Tuesday, August 20, 2013

‘Rizzoli & Isles,’ ‘Famous Jett Jackson’ actor Lee Thompson Young dead at 29


‘Rizzoli & Isles,’ ‘Famous Jett Jackson’ actor Lee Thompson Young dead at 29

Actor Lee Thompson Young, known for his roles in the television series “Rizzoli & Isles” and “The Famous Jett Jackson,” was found dead in his home in California on Monday. According to his manager, Young, 29, took his own life. The actor’s credits also included “Scrubs” and “Friday Night Lights.” Los Angeles authorities did not offer any information about the cause of his death:
Young’s body was found at his North Hollywood home by police Monday morning after he failed to show up for work on TNT’s crime drama “Rizzoli & Isles,” police Officer Sally Madera said. The Los Angeles Fire Department was summoned and pronounced him dead at the scene, she said.

LAPD robbery-homicide detectives and the Los Angeles County coroner office were investigating because it is a high-profile death, she said. Madera had no details about the cause of death.

In the TNT series, Young played fledgling police Detective Barry Frost, who’s computer savvy but squeamish. Earlier Monday, the channel announced it was renewing the series that stars Angie Harmon and Sasha Alexander. Associated Press
According to E! Online and other news reports, TNT has temporarily suspended production of “Rizzoli & Isles.” Washington Post critic Hank Stuever was unimpressed by the show when it first aired in 2010:
As for “Rizzoli & Isles,” it isn’t brilliant television, but everyone in it seems to be giving it their all -- even the corpses. It’s drawn from a series of crime novels by Tess Gerritsen, where the hard-crusted, soft-centered Rizzoli (that sounds like a dessert!) forms a symbiotic friendship with the calm, encyclopedia-brained Isles. While Rizzoli fumes and fumbles out in the field, Isles meticulously Quincies back at the morgue. While Rizzoli wears hoodies and a ponytail, Isles is always decked out in stilettos. As Rizzoli, Harmon, a long-ago “Law and Order” player, attacks her part with intense crabbiness, which all but obliterates any acting that Alexander, who was on “NCIS,” might have had in mind.

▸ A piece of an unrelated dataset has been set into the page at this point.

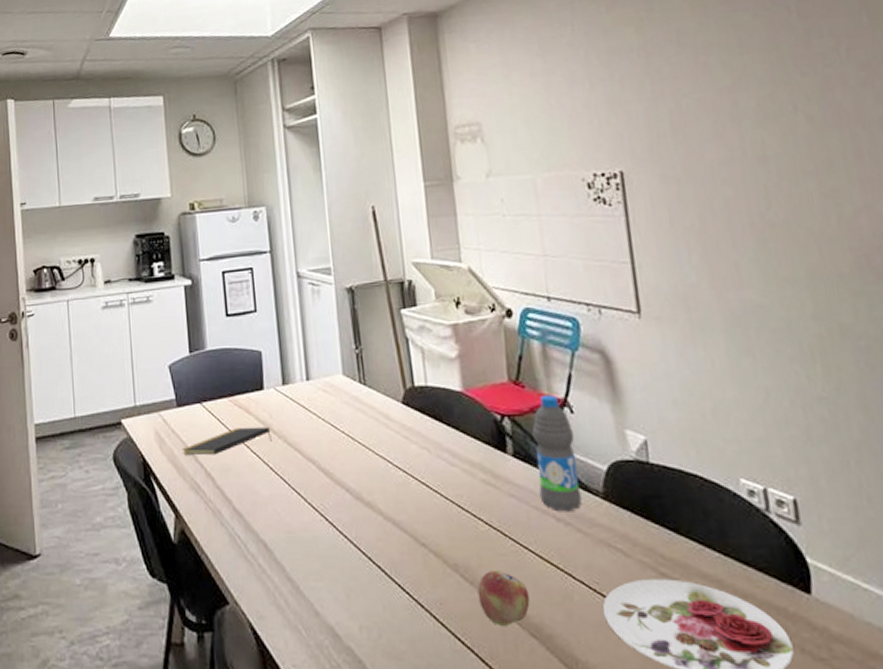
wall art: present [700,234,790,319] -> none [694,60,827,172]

After a wealthy couple is murdered, Rizzoli’s off to the state pen to play Hannibal-and-Clarice interrogatory games with a serial killer, on the hunch that he’s trained an apprentice. There’s a hunky FBI agent who shows up to investigate the case, and he distracts Rizzoli and Isles not only from their jobs but from the faintly lesbian undertones that the show keeps trying to establish. Will it be Rizzoli or Isles who captures Agent Hunky’s attention? “Somebody should, don’t you think?” Rizzoli asks.

“Should we draw straws?” Isles counters.

“Can’t we just show him our [breasts] and let him decide?” Rizzoli says.

“Can’t someone put a sheet over me?” asks the corpse. “I shouldn’t have to watch this.”